Planning/Organizing - Prioritizes and plans work activities; Uses time efficiently. Completes administrative tasks correctly and on time. Follows instructions and responds to management direction.
Communication - Listens and gets clarification; Responds well to questions; Speaks clearly and persuasively in positive or negative situations. Writes clearly and informatively. Able to read and interpret written information.
Teamwork - Balances team and individual responsibilities; Gives and welcomes feedback; Contributes to building a positive team spirit; Puts success of team above own interests; Supports everyone's efforts to succeed. Contributes to building a positive team spirit; Shares expertise with others.
Adaptability – Able to adapt to changes in the work environment. Manages competing demands. Changes approach or method to best fit the situation. Able to deal with frequent change, delays, or unexpected events.
Technical Skills - Assesses own strengths and development areas; Pursues training and opportunities for growth; Strives to continuously build knowledge and skills; Shares expertise with others.
Dependability - Follows instructions, responds to management direction; Takes responsibility for own actions; Keeps commitments; Commits to long hours of work when necessary to reach goals; Completes tasks on time or notifies appropriate person with an alternate plan.
Quality - Demonstrates accuracy and thoroughness; Looks for ways to improve and promote quality; Applies feedback to improve performance; Monitors own work to ensure quality.
Analytical - Synthesizes complex or diverse information; Collects and researches data; Uses intuition and experience to complement data.
Problem Solving - Identifies and resolves problems in a timely manner; Gathers and analyzes information skillfully.
Project Management - Communicates changes and progress; Completes projects on time and budget.
Salary Range: $95,900.00 - $130,900.00 annually
BeiGene is committed to fair and equitable compensation practices. Actual compensation packages are determined by several factors that are unique to each candidate, including but not limited to job-related skills, depth of experience, certifications, relevant education or training, and specific work location. Packages may vary by location due to differences in the cost of labor. The recruiter can share more about the specific salary range for a preferred location during the hiring process. Please note that the listed range reflects the base salary or hourly range only. Non-Commercial roles are eligible to participate in the annual bonus plan, and Commercial roles are eligible to participate in an incentive compensation plan. All Company employees have the opportunity to own shares of BeiGene Ltd. stock because all employees are eligible for discretionary equity awards and to voluntarily participate in the Employee Stock Purchase Plan.
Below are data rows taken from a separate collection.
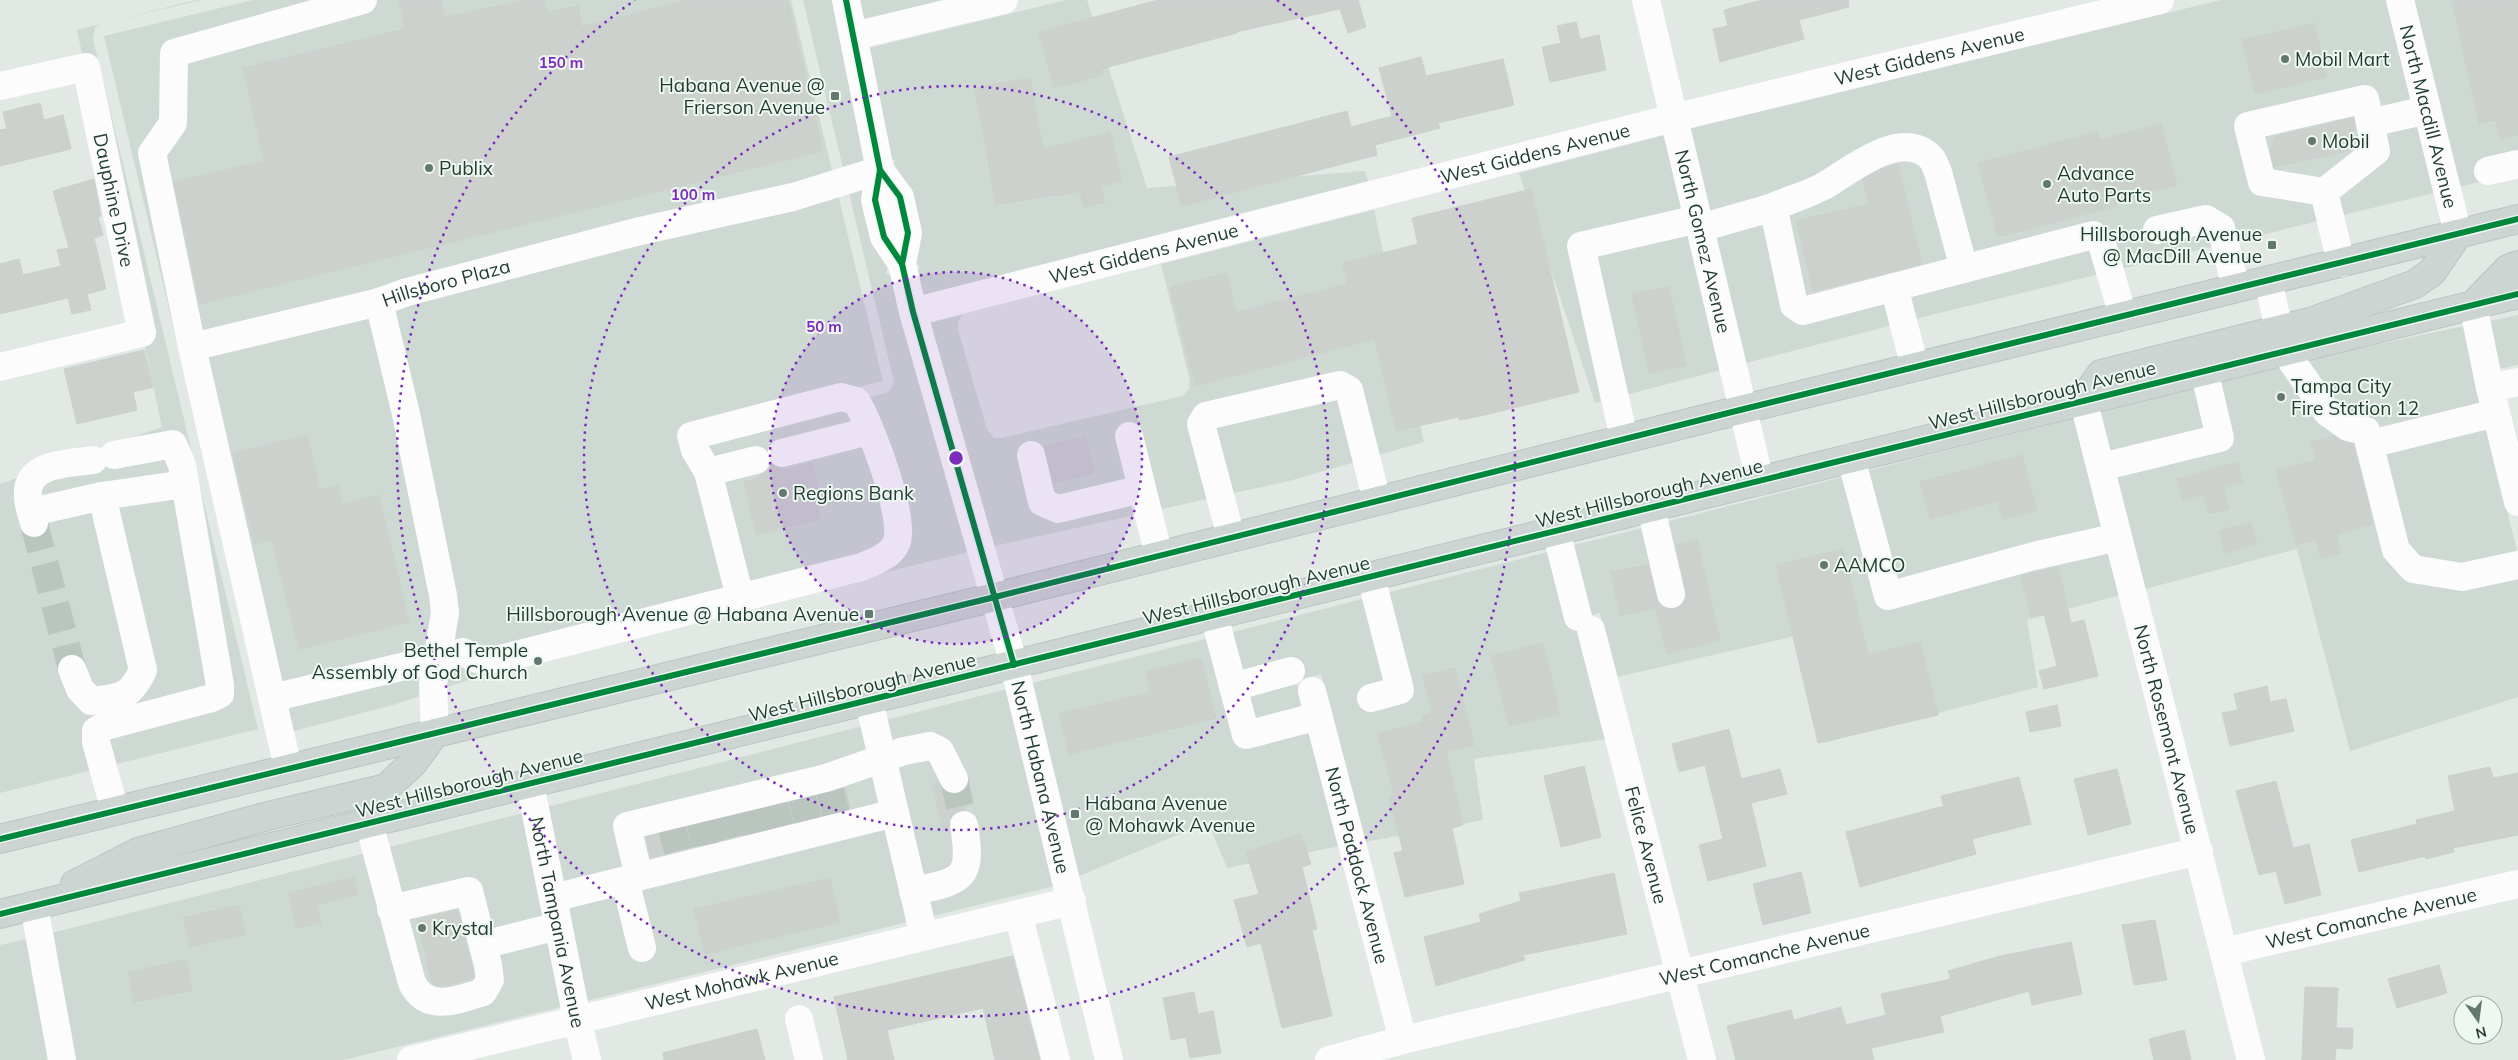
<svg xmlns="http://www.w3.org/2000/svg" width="2518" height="1060" viewBox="0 0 2518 1060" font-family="Mulish,sans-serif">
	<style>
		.built { fill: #cfd9d3 }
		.building { fill: #ccd1ce; stroke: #cad1cd }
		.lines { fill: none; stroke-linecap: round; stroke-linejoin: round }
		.minor-tunnel { stroke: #bbc5c0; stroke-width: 28; stroke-dasharray: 28 14; stroke-linecap: butt }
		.major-casing { stroke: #bbc5c0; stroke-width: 30 }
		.minor { stroke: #fbfcfb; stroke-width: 28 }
		.major { stroke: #ccd5d1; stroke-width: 28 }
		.cycleway-casing { stroke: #eff7f2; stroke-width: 9 }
		.cycleway { stroke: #00873e; stroke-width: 6 }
		.ring { fill: none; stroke: #7b2cbf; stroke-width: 2.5; stroke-dasharray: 2.5 5 }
		.poi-dot { fill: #63786e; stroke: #eff7f2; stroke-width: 2 }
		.labels { text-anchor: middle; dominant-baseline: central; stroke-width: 4; stroke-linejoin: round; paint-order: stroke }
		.street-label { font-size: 19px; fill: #1f3b2f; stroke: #eff7f2 }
		.poi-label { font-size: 19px; fill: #1f3b2f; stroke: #eff7f2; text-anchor: start }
		.centre { fill: #7b2cbf; stroke: #eff7f2; stroke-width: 2.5 }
		.ring-label { font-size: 15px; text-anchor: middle; font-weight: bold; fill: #7b2cbf; stroke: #eff7f2; stroke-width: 4; stroke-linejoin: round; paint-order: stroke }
	</style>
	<rect width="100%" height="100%" fill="#e2e8e4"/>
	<!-- built -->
	<g class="built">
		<path d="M196 0H201L101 24 95 28 93 39 258 729 0 793V484L162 427 77 30Z"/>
		<path d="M253 0H791L883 381 684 431 733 613 484 675 393 705 271 737 104 36Z"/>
		<path d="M803 0H833L888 267 886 274 891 275 969 552 742 607 698 440 886 393 891 389 894 382Z"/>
		<path d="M860 0H943L863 19Z"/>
		<path d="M1066 0H1087L1147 188 1365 171 1368 181 922 295 917 270 920 268 916 262 894 167 895 160 891 159 869 48Z"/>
		<path d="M2221 0H2386L2434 193 1943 312 1746 363 1689 129Z"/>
		<path d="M2413 0H2518V172L2459 187Z"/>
		<path d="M1665 135 1721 370 1595 403 1519 173Z"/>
		<path d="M1374 210 1424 442 1289 481 994 546 930 323 962 315 958 322V330L987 429 994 438H1001L1182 396 1189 389 1190 381 1161 264Z"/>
		<path d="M2518 315V365L2499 369 2489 321Z"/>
		<path d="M2464 326 2478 394 2518 555V697L2350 751 2297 549 2145 589 2100 412 2295 362Z"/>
		<path d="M2075 418 2120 595 2027 620 2038 687 1823 743 1795 636 1617 677 1600 613 1576 619 1607 739 1474 759 1483 820 1365 842 1321 674 1296 681 1340 846 1227 868 1208 822 1079 876 1032 683Z"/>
		<path d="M1007 689 1055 886 586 1001 547 807Z"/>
		<path d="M523 813 561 1007 343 1060H75L52 933Z"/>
		<path d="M27 939 49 1060H0V945Z"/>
	</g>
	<!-- building -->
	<g class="building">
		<path d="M399 0H441L445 17 528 0H544L547 12 579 6 581 27 688 0H788L823 151 200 304 174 182 264 161 243 68 405 29Z"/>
		<path d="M1158 0H1358L1366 27 1348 33 1340 9 1236 32 1237 33 1101 69 1103 75 1054 88 1039 32Z"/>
		<path d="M1762 0H1848L1849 7 1799 20 1804 39 1720 62 1713 29 1728 26 1724 10Z"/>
		<path d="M2452 0H2518V135L2500 139 2496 120 2479 123Z"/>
		<path d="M1576 22 1580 39 1599 35 1606 70 1550 82 1542 47 1561 43 1557 26Z"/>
		<path d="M2314 23 2327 77 2255 94 2242 40Z"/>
		<path d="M1421 57 1426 76 1503 59 1514 105 1438 123 1440 128 1375 145 1377 155 1182 206 1169 157 1347 111 1351 127 1392 116 1379 68Z"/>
		<path d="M1030 78 1043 149 1110 132 1122 181 1101 186 1105 202 1084 207 1080 191 1059 196 1058 194 996 205 975 88Z"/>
		<path d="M40 103 44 120 63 115 71 149 0 166V130L7 129 3 112Z"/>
		<path d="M2353 118 2355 127 2349 151 2274 167 2270 151 2275 136Z"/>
		<path d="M2161 124 2177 185 2115 201 2117 206 1998 237 1978 163 2097 132 2099 140Z"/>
		<path d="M1898 164 1922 264 1813 291 1796 221 1869 204 1863 179 1882 169Z"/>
		<path d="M94 179 101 216 98 217 103 235 94 238 106 289 87 294 91 310 72 314 68 298 0 314V264L19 259 23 275 61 266 57 250 69 248 53 191Z"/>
		<path d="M1531 189 1579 392 1476 417 1459 420 1458 417 1396 431 1375 339 1195 386 1170 287 1227 273 1236 312 1347 284 1343 263 1418 244 1412 218Z"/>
		<path d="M1669 287 1686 366 1649 373 1632 294Z"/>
		<path d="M144 350 153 387 133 392 137 410 77 424 64 369Z"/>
		<path d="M307 435 320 490 338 485 342 504 379 495 409 622 299 649 272 540 254 544 233 453Z"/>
		<path d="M2334 436 2353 444 2373 524 2336 534 2340 553 2321 558 2316 540 2296 545 2276 471 2316 460 2311 442Z"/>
		<path d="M1085 437 1094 473 1054 483 1044 447Z"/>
		<path d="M2022 455 2037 511 2003 519 1998 501 1930 519 1920 482Z"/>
		<path d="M2237 462 2243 482 2223 488 2229 509 2209 514 2203 494 2183 500 2177 479Z"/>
		<path d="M812 463 823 505 817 506 821 518 756 535 744 482 759 478V475L766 472 771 464 786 470Z"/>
		<path d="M2251 522 2257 544 2225 553 2219 531Z"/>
		<path d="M1697 540 1720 640 1667 654 1655 608 1620 616 1611 572 1648 565 1659 604 1666 609H1675L1682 605 1686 599V591L1676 545Z"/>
		<path d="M1843 549 1868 655 1920 642 1938 715 1818 743 1776 565Z"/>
		<path d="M2058 567 2071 623 2084 620 2098 676 2044 689 2039 671 2057 666 2044 614 2031 617 2021 576Z"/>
		<path d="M1543 643 1560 714 1509 726 1491 656Z"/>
		<path d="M1201 658 1216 718 1069 754 1059 714 1151 692 1146 672Z"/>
		<path d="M1455 668 1474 745 1446 752 1463 825 1452 828 1464 884 1405 897 1394 853 1403 851 1389 796 1394 795 1378 734 1424 722 1422 716 1432 713 1423 676Z"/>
		<path d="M2267 686 2270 702 2286 699 2294 731 2230 746 2222 713 2238 710 2234 694Z"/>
		<path d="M2057 705 2061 726 2030 732 2026 712Z"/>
		<path d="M1729 729 1741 779 1780 769 1787 794 1751 803 1766 866 1708 881 1699 845 1723 839 1705 765 1679 772 1672 744Z"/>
		<path d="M1584 766 1601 837 1561 847 1544 776Z"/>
		<path d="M2490 767 2493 778 2518 773V835L2453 848 2454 852 2426 859 2425 856 2359 872 2351 840 2417 824 2416 820 2455 811 2448 776Z"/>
		<path d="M2117 769 2131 824 2088 835 2074 779Z"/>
		<path d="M2019 777 2031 824 1972 839 1976 854 1860 887 1846 832 1944 806 1941 796Z"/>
		<path d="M2276 781 2293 848 2309 844 2321 895 2285 904 2276 871 2259 875 2236 791Z"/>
		<path d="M938 783 946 792 954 795 962 792 966 810 954 813 949 820V829L943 831 932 784Z"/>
		<path d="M846 788 850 808 651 857 646 837Z"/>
		<path d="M1301 834 1311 864 1302 867 1317 929 1312 930 1332 1016 1282 1028 1261 943 1247 947 1234 900 1259 894 1246 852Z"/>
		<path d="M1801 872 1811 913 1763 925 1753 884Z"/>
		<path d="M1614 873 1627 934 1523 955 1525 960 1436 986 1424 937 1481 922 1479 914 1521 901 1519 893Z"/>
		<path d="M354 877 358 894 316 905 321 923 297 928 288 893Z"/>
		<path d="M830 878 840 922 705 954 694 909Z"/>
		<path d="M239 905 246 934 190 947 183 918Z"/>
		<path d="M458 910 474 977 444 986H437L432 983 417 919Z"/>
		<path d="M2155 920 2167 980 2134 985 2122 925Z"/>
		<path d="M2071 942 2082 994 2032 1005 2029 991 1940 1016 1944 1032 1871 1048 1874 1060H1736L1727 1026 1791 1010 1794 1020 1841 1007 1846 1025 1886 1015 1881 994 1951 979 1948 971 2000 956Z"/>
		<path d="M1013 956 1040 1060H995L983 1008 887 1030 894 1060H848L834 997Z"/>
		<path d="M186 960 192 990 134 1002 128 972Z"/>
		<path d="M2439 965 2447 993 2397 1008 2388 979Z"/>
		<path d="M2305 987 2338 988 2336 1028H2353L2352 1049 2336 1048 2335 1060H2302Z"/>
		<path d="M1194 992 1198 1014 1213 1011 1221 1053 1190 1058 1186 1037 1171 1040 1163 998Z"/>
		<path d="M757 1029 765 1060H664L663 1053Z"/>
		<path d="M2184 1030 2191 1060H2154L2149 1039Z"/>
	</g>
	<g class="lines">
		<!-- minor-tunnel -->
		<g class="minor-tunnel">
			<path d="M34 523 72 669"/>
			<path d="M954 779 964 825"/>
			<path d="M830 791 836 814"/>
			<path d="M802 798 808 821"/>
			<path d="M774 804 780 827"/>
			<path d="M751 810 756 833"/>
			<path d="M726 815 732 838"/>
			<path d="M700 821 705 845"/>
			<path d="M672 828 678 851"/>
		</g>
		<!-- major casing -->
		<g class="major-casing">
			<g id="major">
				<path d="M2473 305 2508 269 2518 265"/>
				<path d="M2083 399 2101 374 2310 322 2415 284 2432 272 2458 234"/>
				<path d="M0 839 995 597 1744 409 2518 219"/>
				<path d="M75 884 138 852 268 816 386 788 413 763 435 733"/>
				<path d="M0 914 2518 294"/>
			</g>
		</g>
		<!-- minor -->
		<g class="minor">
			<path d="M363 0 174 53 173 123 152 153 192 347 272 698 463 652 477 659 496 660 861 567C874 562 889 557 896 544 908 524 870 422 856 401L841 397 691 436 695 450 708 472 740 597"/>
			<path id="s1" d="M846 0 880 170 875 200 884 237 902 264 913 312 1014 665 1109 1060"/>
			<path id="s2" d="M1646 0 1760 481"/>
			<path id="s3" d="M2400 0 2458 234"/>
			<path d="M854 36 1004 0"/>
			<path id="s4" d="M0 86 86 67 142 333 0 367"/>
			<path d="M2370 123 2427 110"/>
			<path d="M880 170 900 197 908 233 902 264"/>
			<path d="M2488 171 2518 164"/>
			<path d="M2324 192 2376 151 2365 99 2248 126 2262 182 2324 192 2341 263"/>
			<path d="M1767 209C1786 201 1807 195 1824 186 1850 171 1901 127 1931 158 1934 161 1936 168 1938 172L1964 269"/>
			<path d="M1700 228 1767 209 1775 215 1794 305 1803 311 2093 235 2102 244 2123 316"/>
			<path d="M2157 230 2206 219 2221 228 2236 288"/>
			<path d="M2268 281 2284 350 2327 412 2348 427 2366 431 2396 550 2413 569 2462 577 2518 565"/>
			<path d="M1894 287 1915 367"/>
			<path d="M2473 305 2490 388 2518 502"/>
			<path id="s5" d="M913 312 1673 118 2160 0"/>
			<path d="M192 347 379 302"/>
			<path d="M2490 388 2518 382"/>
			<path id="s6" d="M2083 399 2251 1060"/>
			<path d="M1129 436 1159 556"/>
			<path d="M1624 439 1581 246 1698 219"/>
			<path d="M2370 444 2496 413"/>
			<path d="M782 453 869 431"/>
			<path d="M114 455 173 444 182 465 220 685V694L212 698 102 727 96 731V742L115 811"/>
			<path d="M1031 455 1042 502 1058 509 1142 489"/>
			<path d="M1851 458 1888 596 2034 556 2118 537"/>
			<path d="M2101 467 2220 438 2204 370"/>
			<path d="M708 472 756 460"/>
			<path d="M1651 508 1671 594"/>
			<path d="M32 512 102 496 185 484"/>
			<path d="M34 523C32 515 28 505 28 497 25 462 69 464 93 460"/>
			<path d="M1556 531 1578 617"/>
			<path d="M1231 537 1201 424 1206 416 1340 385 1349 390 1377 501"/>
			<path d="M1371 577 1400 690 1371 698"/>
			<path d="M1214 615 1246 735 1307 719"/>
			<path id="s7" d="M1591 630 1702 1060"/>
			<path d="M72 669 80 689 91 701C120 698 130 698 143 670L102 496"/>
			<path d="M1233 687 1291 671"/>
			<path id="s8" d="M1312 691 1403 1040"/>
			<path d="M272 698 288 768"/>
			<path d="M869 701 895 813"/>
			<path id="s9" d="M435 733 433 684 445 613 443 595 406 414 379 302 407 292 636 232 793 197 880 170"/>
			<path id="s10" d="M530 784 577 1019 587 1060"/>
			<path d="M369 823 412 983C427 1013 457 1000 483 992L490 980 488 965 469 891 391 909"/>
			<path d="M639 877 627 826 826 778 904 751 930 746 940 751 954 779"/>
			<path d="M625 880 642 948"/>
			<path d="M913 891C963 881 973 879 964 825"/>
			<path d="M553 898 895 813 924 936"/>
			<path d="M34 906 62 1060"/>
			<path d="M1018 914 1056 1060"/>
			<path d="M483 945 558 926"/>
			<path id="s11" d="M2224 952 2518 884"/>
			<path d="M799 1019 809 1060"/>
			<path id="s12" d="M411 1060 1072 901"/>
			<path id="s13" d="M1329 1060 1403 1040 2199 851"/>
		</g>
		<!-- major -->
		<use href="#major" class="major"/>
		<!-- cycleway casing -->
		<g class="cycleway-casing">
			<g id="cycleway">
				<path d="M846 0 880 170 875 200 884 237 902 264 913 312 1014 665"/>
				<path d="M880 170 900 197 908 233 902 264"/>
				<path d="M0 839 995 597 1744 409 2518 219"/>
				<path d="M0 914 2518 294"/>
			</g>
		</g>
		<!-- cycleway -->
		<use href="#cycleway" class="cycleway"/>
	</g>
	<!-- distance rings -->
	<circle cx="956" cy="458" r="186" fill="#7b2cbf" fill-opacity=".12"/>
	<g class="ring">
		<circle cx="956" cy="458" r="186"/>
		<circle cx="956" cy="458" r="372"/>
		<path d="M1277 0A559 559 0 1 1 635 0"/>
	</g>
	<!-- markers -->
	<g class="poi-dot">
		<circle cx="2285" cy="59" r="5"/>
		<rect x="830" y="91" width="10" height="10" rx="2.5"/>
		<circle cx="2312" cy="141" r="5"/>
		<circle cx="429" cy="168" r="5"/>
		<circle cx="2047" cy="184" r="5"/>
		<rect x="2267" y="240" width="10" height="10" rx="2.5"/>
		<circle cx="2281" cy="397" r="5"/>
		<circle cx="783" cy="493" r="5"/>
		<circle cx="1824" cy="565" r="5"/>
		<rect x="864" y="609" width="10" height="10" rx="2.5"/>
		<circle cx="538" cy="661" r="5"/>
		<rect x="1070" y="809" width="10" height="10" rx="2.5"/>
		<circle cx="422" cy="928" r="5"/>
	</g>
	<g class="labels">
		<!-- street labels -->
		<g class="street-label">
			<text stroke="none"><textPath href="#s5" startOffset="1048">West Giddens Avenue</textPath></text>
			<text stroke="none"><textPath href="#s3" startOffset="120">North Macdill Avenue</textPath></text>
			<text stroke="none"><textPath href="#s5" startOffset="642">West Giddens Avenue</textPath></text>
			<text stroke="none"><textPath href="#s4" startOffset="224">Dauphine Drive</textPath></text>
			<text stroke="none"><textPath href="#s2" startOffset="248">North Gomez Avenue</textPath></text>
			<text stroke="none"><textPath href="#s5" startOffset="238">West Giddens Avenue</textPath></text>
			<text stroke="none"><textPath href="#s9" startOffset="509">Hillsboro Plaza</textPath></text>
			<text transform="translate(2042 395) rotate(-14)">West Hillsborough Avenue</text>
			<text transform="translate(1649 493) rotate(-14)">West Hillsborough Avenue</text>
			<text transform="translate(1256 590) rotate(-14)">West Hillsborough Avenue</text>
			<text transform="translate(862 687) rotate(-14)">West Hillsborough Avenue</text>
			<text stroke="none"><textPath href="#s6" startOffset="341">North Rosemont Avenue</textPath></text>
			<text stroke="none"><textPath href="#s1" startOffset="806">North Habana Avenue</textPath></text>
			<text transform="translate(469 783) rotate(-14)">West Hillsborough Avenue</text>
			<text stroke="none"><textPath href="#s7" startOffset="222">Felice Avenue</textPath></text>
			<text stroke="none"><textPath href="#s8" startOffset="180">North Paddock Avenue</textPath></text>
			<text stroke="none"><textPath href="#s11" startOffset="151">West Comanche Avenue</textPath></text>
			<text stroke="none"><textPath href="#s10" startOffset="141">North Tampania Avenue</textPath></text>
			<text stroke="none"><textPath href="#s13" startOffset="448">West Comanche Avenue</textPath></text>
			<text stroke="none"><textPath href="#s12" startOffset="340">West Mohawk Avenue</textPath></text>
		</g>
		<!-- poi labels -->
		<g class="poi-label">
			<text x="2295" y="59">Mobil Mart</text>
			<text x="825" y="85" text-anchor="end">Habana Avenue @<tspan x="825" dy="22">Frierson Avenue</tspan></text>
			<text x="2322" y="141">Mobil</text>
			<text x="439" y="168">Publix</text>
			<text x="2057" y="173">Advance<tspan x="2057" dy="22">Auto Parts</tspan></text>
			<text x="2262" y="234" text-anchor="end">Hillsborough Avenue<tspan x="2262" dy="22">@ MacDill Avenue</tspan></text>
			<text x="2291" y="386">Tampa City<tspan x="2291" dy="22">Fire Station 12</tspan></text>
			<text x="793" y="493">Regions Bank</text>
			<text x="1834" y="565">AAMCO</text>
			<text x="859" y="614" text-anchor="end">Hillsborough Avenue @ Habana Avenue</text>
			<text x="528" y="650" text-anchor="end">Bethel Temple<tspan x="528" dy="22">Assembly of God Church</tspan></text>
			<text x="1085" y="803">Habana Avenue<tspan x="1085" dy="22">@ Mohawk Avenue</tspan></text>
			<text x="432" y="928">Krystal</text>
		</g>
	</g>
	<circle cx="956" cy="458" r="8" class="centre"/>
	<g class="ring-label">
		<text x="561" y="68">150 m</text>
		<text x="693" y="200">100 m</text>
		<text x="824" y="332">50 m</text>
	</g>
	<!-- north arrow -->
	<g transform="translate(2478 1020) rotate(166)"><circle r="24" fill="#eff7f2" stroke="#9caca4"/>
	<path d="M0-4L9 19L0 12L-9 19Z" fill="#63786e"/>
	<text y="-8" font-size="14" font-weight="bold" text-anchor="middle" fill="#1f3b2f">N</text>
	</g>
</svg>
The Company has a comprehensive benefits package that includes Medical, Dental, Vision, 401(k), FSA/HSA, Life Insurance, Paid Time Off, and Wellness.
We are proud to be an equal opportunity employer and we value diversity. BeiGene does not discriminate on the basis of race, religion, color, sex, gender identity, sexual orientation, age, disability, national origin, veteran status or any other basis covered by appropriate law. All employment is decided on the basis of qualifications, merit, and business need.